Some are suspicious of Mr. Paulson's characterizations, finding
in his warnings and demands for extraordinary powers a parallel with the
way the Bush administration gained authority for the war in Iraq. Then,
the White House suggested that mushroom clouds could accompany Congress's
failure to act. This time, it is financial Armageddon supposedly on the
doorstep.
"This is scare tactics to try to do something that's in the
private but not the public interest,' said Allan Meltzer, a former
economic adviser to President Reagan, and an expert on monetary policy at
the Carnegie Mellon Tepper School of Business. "It's terrible.'
Most of the Fed and Treasury's looting of America to funnel trillions in bailouts,
loans, guarantees, and other favors to the too big to fails was done under the
justification of an "emergency".
I don't know whether the official declaration of a "state of emergency"

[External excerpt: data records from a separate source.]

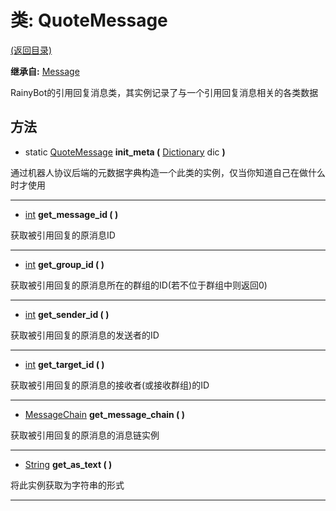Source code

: # 类: QuoteMessage  
[(返回目录)](README.md)  
  
**继承自:** [Message](Message.md)  
  
RainyBot的引用回复消息类，其实例记录了与一个引用回复消息相关的各类数据  
  
## 方法 
  
- static [QuoteMessage](QuoteMessage.md) **init_meta (** [Dictionary](https://docs.godotengine.org/en/latest/classes/class_dictionary.html) dic **)**  
  
通过机器人协议后端的元数据字典构造一个此类的实例，仅当你知道自己在做什么时才使用  
  
---  
  
-  [int](https://docs.godotengine.org/en/latest/classes/class_int.html) **get_message_id ( )**  
  
获取被引用回复的原消息ID  
  
---  
  
-  [int](https://docs.godotengine.org/en/latest/classes/class_int.html) **get_group_id ( )**  
  
获取被引用回复的原消息所在的群组的ID(若不位于群组中则返回0)  
  
---  
  
-  [int](https://docs.godotengine.org/en/latest/classes/class_int.html) **get_sender_id ( )**  
  
获取被引用回复的原消息的发送者的ID  
  
---  
  
-  [int](https://docs.godotengine.org/en/latest/classes/class_int.html) **get_target_id ( )**  
  
获取被引用回复的原消息的接收者(或接收群组)的ID  
  
---  
  
-  [MessageChain](MessageChain.md) **get_message_chain ( )**  
  
获取被引用回复的原消息的消息链实例  
  
---  
  
-  [String](https://docs.godotengine.org/en/latest/classes/class_string.html) **get_as_text ( )**  
  
将此实例获取为字符串的形式  
  
---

in effect from September 2001 to today was directly used for financial looting.
But again, the fear of an existential threat to our country was used to justify
the looting.
And many people allege that the government has taken drastic steps to manipulate
market prices. If true, the president's ability to use emergency powers to "stabilize
the markets" no doubt makes manipulation easier.
Congress Has the Power to Revoke the State of Emergency
A note to Congressional staffers: Congressman Hamburg is right. Congress does
have the power to revoke the state of emergency.
Specifically, the National Emergencies Act, 50 U.S.C. Sections 1601-1651 (passed
in 1976), gives Congress the power to countermand a presidential declaration
of national emergency. Indeed, in 1976, Congress rescinded all of the declarations
of national emergency made since World War II, as many of them had been on the
books for years and were giving the executive unrestricted powers which were
undermining the Constitution.
In 1983, the Supreme Court struck down a portion of Congress' power to countermand
a declaration of national emergency. But Congress got around that ruling by
amending the National Emergencies Act in 1985 to confirm Congress' power to
countermand - through a joint resolution between the House and Senate - a declaration
of emergency by the president (see this).
Moreover, in 2007, the Bush Administration tried to ignore the National Emergencies
Act by issuing National Security and Homeland Security Presidential Directive
51. But that dog won't hunt. The Constitution does not allow the president to
unilaterally cut Congress out of the picture.
As former Chicago Federal Reserve economist and Senior Morningstar equity analyst
William Bergman wrote in 2001:
Lord Acton's famous saying that 'power corrupts, and absolute
power corrupts absolutely' provides a valuable warning. In light of
the sweeping powers seemingly provided by statutes like 12 U.S.C. 95a and
12 U.S.C. 95(a), those who care about democratic principles and freedom may
wish to monitor the implications of these and other laws for government choices
before conditions arise giving rise to assertions of emergency authority,
in addition to behavior arising amidst an emergency itself. This study could
usefully include a renewed assessment of the constitutionality of these and
other emergency statutes, as well as more fundamental review of their welfare
implications per se, including work along the lines produced for the Senate
Special Committee to Terminate the National Emergency in 1973.[i]
[i] See for example Special Committee on the Termination of the National
Emergency, "Emergency Powers Statutes: Provisions of Federal Law Now
in Effect Delegating to the Executive Extraordinary Authority In Time of National
Emergency.' United States Senate Report 93-549; November 19, 1973.